- **Work instructions**: Set the data down exactly as it stands, and keep its pictures out.

- **Stored data**:
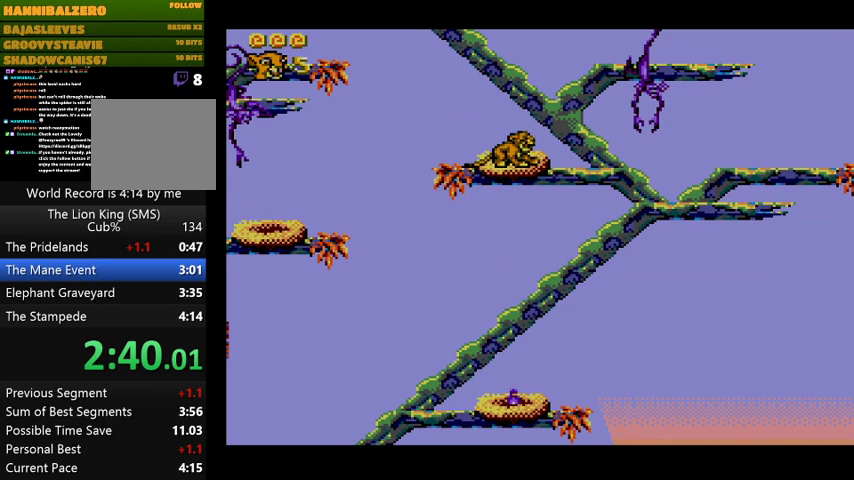
{"buttons": ["CROSS", "DPAD_RIGHT"], "events": [[267, "DPAD_RIGHT", "down"], [367, "CROSS", "down"]]}
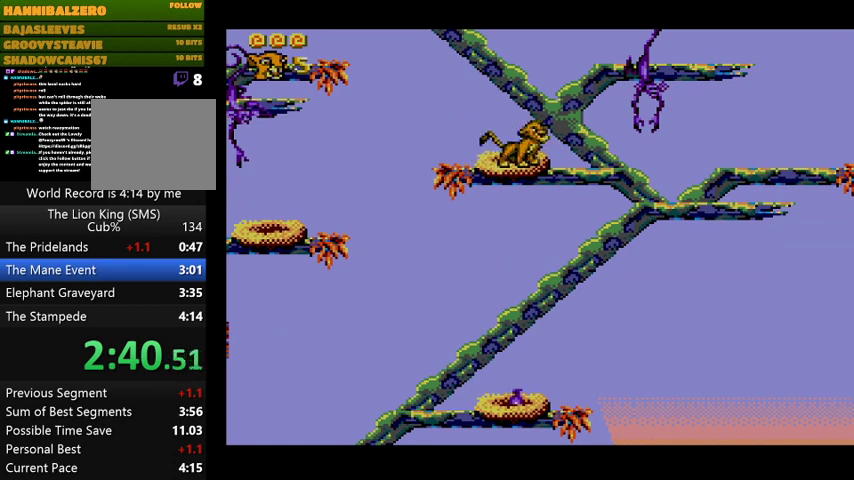
{"buttons": ["CROSS", "DPAD_RIGHT"], "events": []}
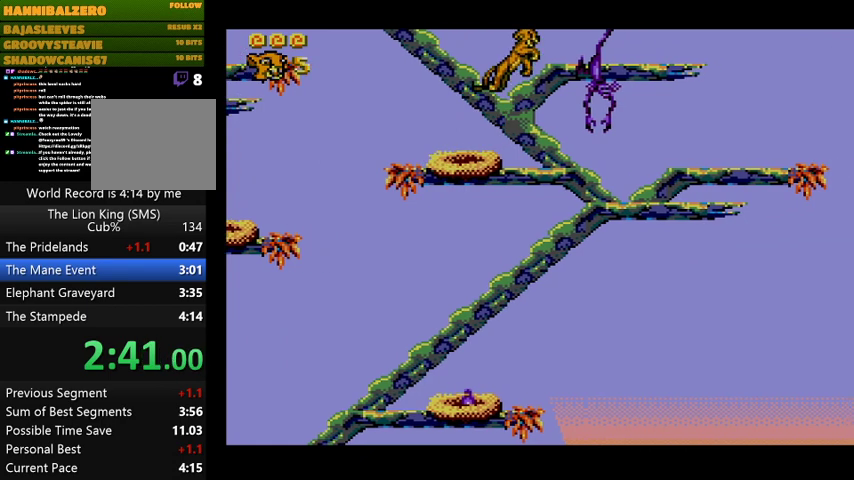
{"buttons": ["DPAD_RIGHT"], "events": [[100, "CROSS", "up"], [267, "DPAD_RIGHT", "up"], [367, "DPAD_RIGHT", "down"]]}
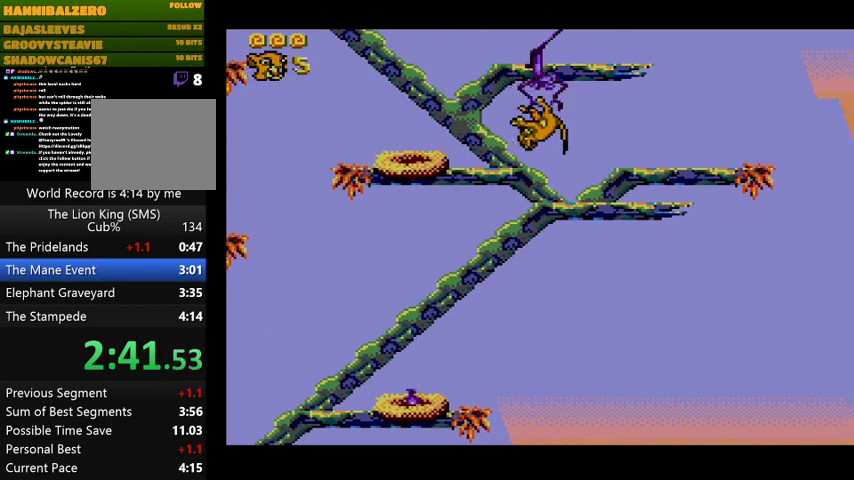
{"buttons": [], "events": [[167, "DPAD_RIGHT", "up"]]}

- **Reply to the task**:
{"buttons": ["CROSS", "DPAD_RIGHT"], "events": [[267, "DPAD_RIGHT", "down"], [367, "CROSS", "down"]]}
{"buttons": ["CROSS", "DPAD_RIGHT"], "events": []}
{"buttons": ["DPAD_RIGHT"], "events": [[100, "CROSS", "up"], [267, "DPAD_RIGHT", "up"], [367, "DPAD_RIGHT", "down"]]}
{"buttons": [], "events": [[167, "DPAD_RIGHT", "up"]]}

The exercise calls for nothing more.